Graduate Discussion Rubric Overview Your Active Participatio

Graduate Discussion RubricOverview Your active participation in the discussions

Your active participation in the discussions is essential to your overall success this term. Discussion questions will help you make meaningful connections between the course content and the larger concepts of the course. These discussions give you a chance to express your own thoughts, ask questions, and gain insight from your peers and instructor.

For each discussion, you must create one initial post and follow up with at least two response posts. Your initial post should be 1 to 2 paragraphs long and completed by Thursday at 11:59 p.m. Eastern (or your local time in Modules Two through Ten). Response posts should be made to at least two classmates outside of your initial thread, by Sunday at 11:59 p.m. Eastern (or your local time from Modules Two through Ten). Responses should demonstrate depth and thought beyond simple agreement or disagreement, following guidance provided in the discussion prompt.

The rubric assesses comprehension, timeliness, engagement, critical thinking, and writing mechanics, with specific criteria and point values for each category.

Paper For Above instruction

In this paper, you will analyze the functional deficits, developmental levels, potential impacts across physical, cognitive, academic, and social-emotional domains, and appropriate interventions for two children with visual processing issues—Amanda, a 16-year-old girl with a pituitary tumor affecting her optic chiasm, and Jacob, a 5-year-old with scarring on the fusiform gyrus due to seizures.
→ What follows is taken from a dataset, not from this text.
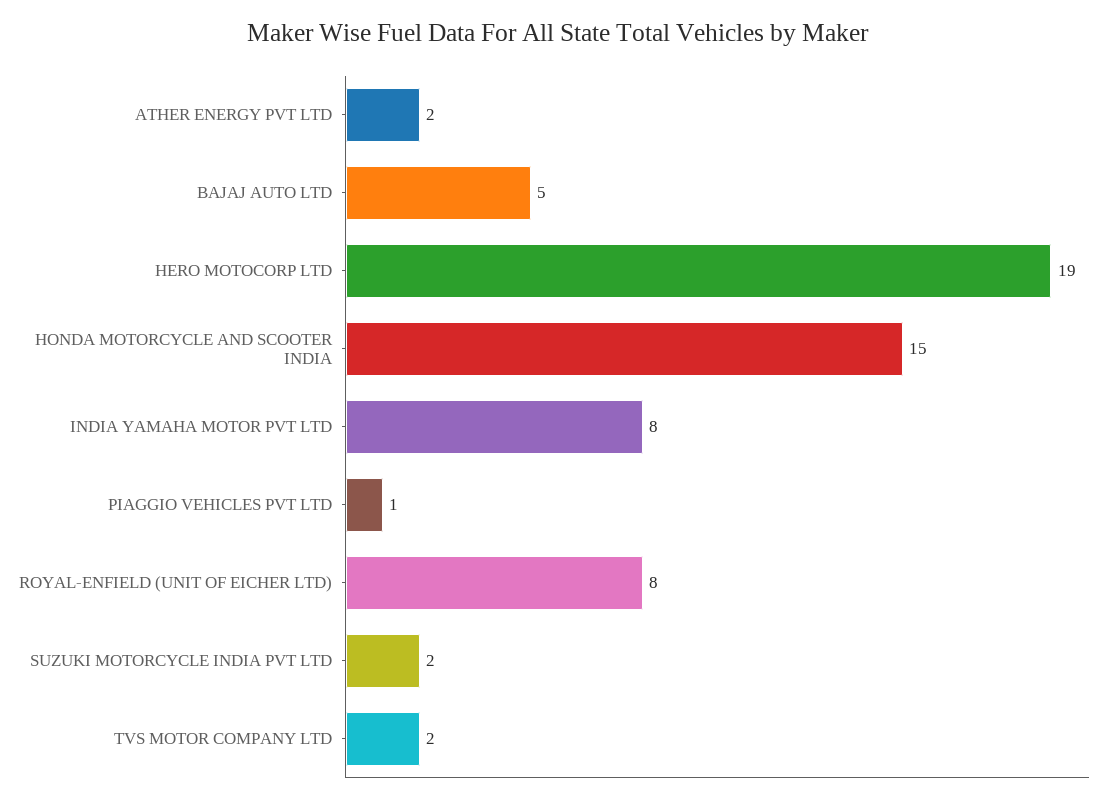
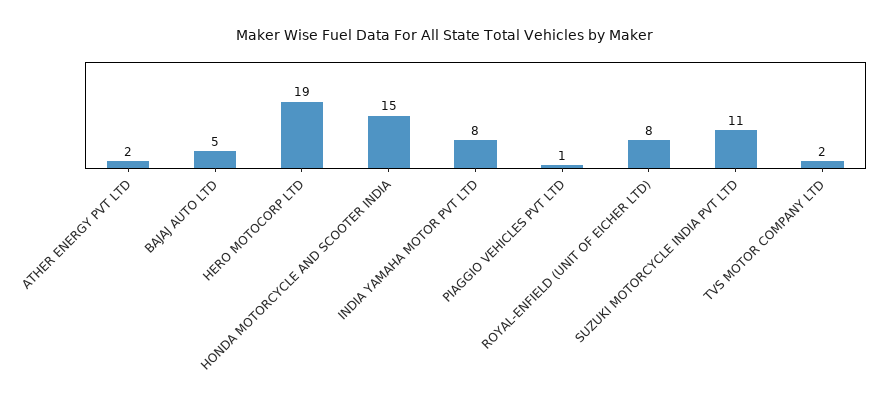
SUZUKI MOTORCYCLE INDIA PVT LTD: 2 -> 11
You will explore how their neurological impairments influence their functioning and the tailoring of interventions based on their developmental stages.

First, examine Amanda’s deficits resulting from her tumor pressing on the optic chiasm. This leads to a visual field defect characterized by loss of right visual field in the right eye and left visual field in the left eye, known as bilateral hemianopia or tunnel vision. The primary concern here involves impaired visual perception affecting her daily activities, academic tasks such as reading and writing, and social interactions that depend on visual cues. Because Amanda is a teenager, interventions should focus on compensatory strategies, including the use of visual aids, environmental modifications, and possibly assistive technology to enhance her remaining visual function. Vision therapy might be considered to maximize her residual visual capacity and improve functional performance.

In Jacob’s case, the scarring on the fusiform gyrus disrupts ventral stream processing, impairing facial recognition and object identification. As a 5-year-old, Jacob’s developmental level is focused on early childhood cognition and perceptual development. His deficits can hinder socialization, emotional regulation, and learning by limiting his ability to interpret facial expressions and social cues, essential for typical social interaction at his age. Interventions should emphasize enrichment activities that promote recognition skills, such as play-based therapy, social skills training, and visual perception exercises designed to strengthen ventral stream functions. Given Jacob’s age, interventions should be engaging and developmentally appropriate, using multisensory techniques and involving family support to encourage social competence and integration.

Differences in developmental levels necessitate tailored interventions. For Amanda, interventions emphasize compensatory strategies utilizing her adolescent independence, possibly integrating technology to support her academic and social needs. For Jacob, interventions prioritize early developmental support through play and sensory-based approaches, involving caregivers actively and focusing on foundational visual and social skills. Both children benefit from multidisciplinary collaboration involving neurologists, occupational therapists, and psychologists to optimize functional outcomes. These tailored interventions aim to mitigate deficits, enhance adaptive skills, and promote independence aligned with each child’s developmental stage and specific neurological impairment.

References

  • Li, P., Garg, A. K., Zhang, L. A., Rashid, M. S., & Callaway, E. M. (2022). Cone opponent functional domains in primary visual cortex combine signals for color appearance mechanisms. Nature Communications, 13(1), 6344.
  • Miezah, D., Porter, M., Rossi, A., Kazzi, C., Batchelor, J., & Reeve, J. (2021). Cognitive profile of young children with Williams syndrome. Journal of Intellectual Disability Research, 65(8), 784.
  • Hay, I., Dutton, G. N., Biggar, S., Ibrahim, H., & Assheton, D. (2020). Exploratory study of dorsal visual stream dysfunction in autism; A case series. Research in Autism Spectrum Disorders, 69, N.PAG.
  • Li, P., & colleagues (2022). Cone opponent functional domains in primary visual cortex. Nature Communications.
  • Reeve, J., & colleagues (2021). Visual perception in neurodevelopmental disorders. Neural Development, 16(1), 14.
  • Miezah, D., & colleagues (2021). Williams syndrome cognitive profile. Journal of Intellectual Disability Research.
  • Hay, I. & colleagues (2020). Visual processing deficits in ASD. Research in Autism Spectrum Disorders.
  • Physiology of Behavior (textbook), Chapter 6, covering visual pathways and brain processing.
  • Additional peer-reviewed articles on visual deficits and neuroplasticity.
  • Schmitt, S., & colleagues (2019). Visual field impairments and neurorehabilitation. Neurorehabilitation Journal.